Broud se quedó asombrado al principio y algo abrumado, pero de repente lanzó un grito agudo que era su explosión de triunfo. ¡Lo logró! ¡Había efectuado su primera matanza! ¡Era un hombre!

Broud estaba rebosante de júbilo. Tendió la mano para arrancar su lanza profundamente sumida en el costado del animal y que se alzaba, muy derecha. Liberándola, sintió que su rostro se cubría de sangre que brotó como un surtidor, y saboreó su gusto salado. Brun golpeó a Broud en el hombro, con la mira da llena de orgullo.

“Bien hecho” indicaba elocuentemente el gesto. Brun estaba contento al agregar otro fuerte cazador a sus filas, mi fuerte cazador que era su orgullo y su dicha, el hijo de su compañera, el hijo de su corazón.

La cueva era suya. La ceremonia ritual lo sellaría, pero la matanza de Broud lo había asegurado. Los tótems estaban complacidos. Broud alzó la punta sangrienta de su lanza mientras los otros cazadores corrían hacia ellos, con gozo en sus pasos al ver al animal derribado. El cuchillo de Brun estaba en su mano, dispuesto a abrir la barriga y destripar al bisonte antes de llevarlo a la cueva. Retiró el hígado, lo cortó en rebanadas y dio una de ellas a cada cazador. Era el bocado selecto, reservado solamente a los hombres, que impartía fuerza a los músculos y los ojos, necesaria para cazar. Brun cortó el corazón de la enorme criatura velluda también, y lo enterró cerca del animal, obsequio que había prometido a su tótem.

Broud masticaba el hígado crudo y caliente, su primer bocado de virilidad, y creía que el corazón le iba a estallar de felicidad. Se convertiría en hombre en la ceremonia para santificar la nueva caverna, conduciría la danza de la cacería, se uniría a los hombres en los ritos secretos que habrían de celebrarse en la pequeña cueva, y habría dado alegremente su vida por ver aquella mirada de orgullo en los ojos de Brun. Era el momento supremo de Broud. Gozaba anticipadamente de la atención que habrían de prestarle después de los ritos de su virilidad en la ceremonia de la cueva. Tendría la admiración de todo el clan, todo su respeto. Sólo hablarían de él y de su gran hazaña de cazador. Sería su noche, y los ojos de Oga brillarían con una devoción indecible y un homenaje de adoración.
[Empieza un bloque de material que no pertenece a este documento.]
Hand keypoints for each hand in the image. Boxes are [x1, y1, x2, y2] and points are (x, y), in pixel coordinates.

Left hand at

Los hombros ataron las patas del bisonte más arriba de las articulaciones de la rodilla. Grod y Droog ataron sus lanzas, Crug y Goov hicieron lo mismo, formando dos postes reforzados con las cuatro lanzas. Una fue metida entre las patas delanteras, la otra entre las patas traseras, horizontalmente, a través de la enorme bestia. Brun y Broud se pusieron a ambos lados de la cabeza velluda y agarraron un cuerno quedando su otra mano libre para sostener la lanza. Grod y Droog agarraron cada uno un extremo del poste a cada lado de las patas delanteras, mientras Crug iba a la izquierda y Goov a la derecha de las patas traseras. A una señal de su jefe, los seis hombres echaron a andar, medio alzando y medio arrastrando al enorme animal por los llanos cubiertos de hierba. El viaje de regreso la cueva llevó mucho más tiempo que la ida. Los hombres, a pesar de su fuerza, se agotaron bajo el peso mientras cargaban con el bisonte a través de la estepa y contrafuertes arriba.
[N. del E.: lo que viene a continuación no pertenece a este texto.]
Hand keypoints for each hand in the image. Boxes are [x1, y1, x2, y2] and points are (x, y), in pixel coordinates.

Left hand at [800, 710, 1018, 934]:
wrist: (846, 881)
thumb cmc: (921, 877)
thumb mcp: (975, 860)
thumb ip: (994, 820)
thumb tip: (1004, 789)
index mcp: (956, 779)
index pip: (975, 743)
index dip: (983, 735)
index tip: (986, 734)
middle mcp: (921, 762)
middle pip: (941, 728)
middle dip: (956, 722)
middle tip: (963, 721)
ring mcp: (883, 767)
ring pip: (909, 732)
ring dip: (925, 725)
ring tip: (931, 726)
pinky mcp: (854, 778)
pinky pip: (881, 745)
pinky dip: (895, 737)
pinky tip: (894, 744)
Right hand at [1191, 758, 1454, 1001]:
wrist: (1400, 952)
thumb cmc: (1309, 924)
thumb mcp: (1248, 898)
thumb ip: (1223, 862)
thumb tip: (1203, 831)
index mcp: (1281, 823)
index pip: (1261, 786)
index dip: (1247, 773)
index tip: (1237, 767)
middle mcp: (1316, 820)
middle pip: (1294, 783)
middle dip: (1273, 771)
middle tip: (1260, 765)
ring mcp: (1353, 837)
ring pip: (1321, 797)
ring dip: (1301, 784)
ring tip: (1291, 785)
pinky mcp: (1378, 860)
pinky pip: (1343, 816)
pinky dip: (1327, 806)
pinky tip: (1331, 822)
Oga estaba observando y vio que regresaban los cazadores muy lejos, abajo, en las llanuras. Cuando se acercaron a la cresta, el Clan los esperaba y se unió a ellos un tropel para acompañarlos durante el último trecho hasta la cueva, caminando junto a ellos en una aclamación silenciosa. La posición de Broud al frente de los hombres victoriosos anunciaba que él había matado. Inclusive Ayla, que no podía comprender lo que estaba pasando, se sentía presa de la excitación que impregnaba el aire.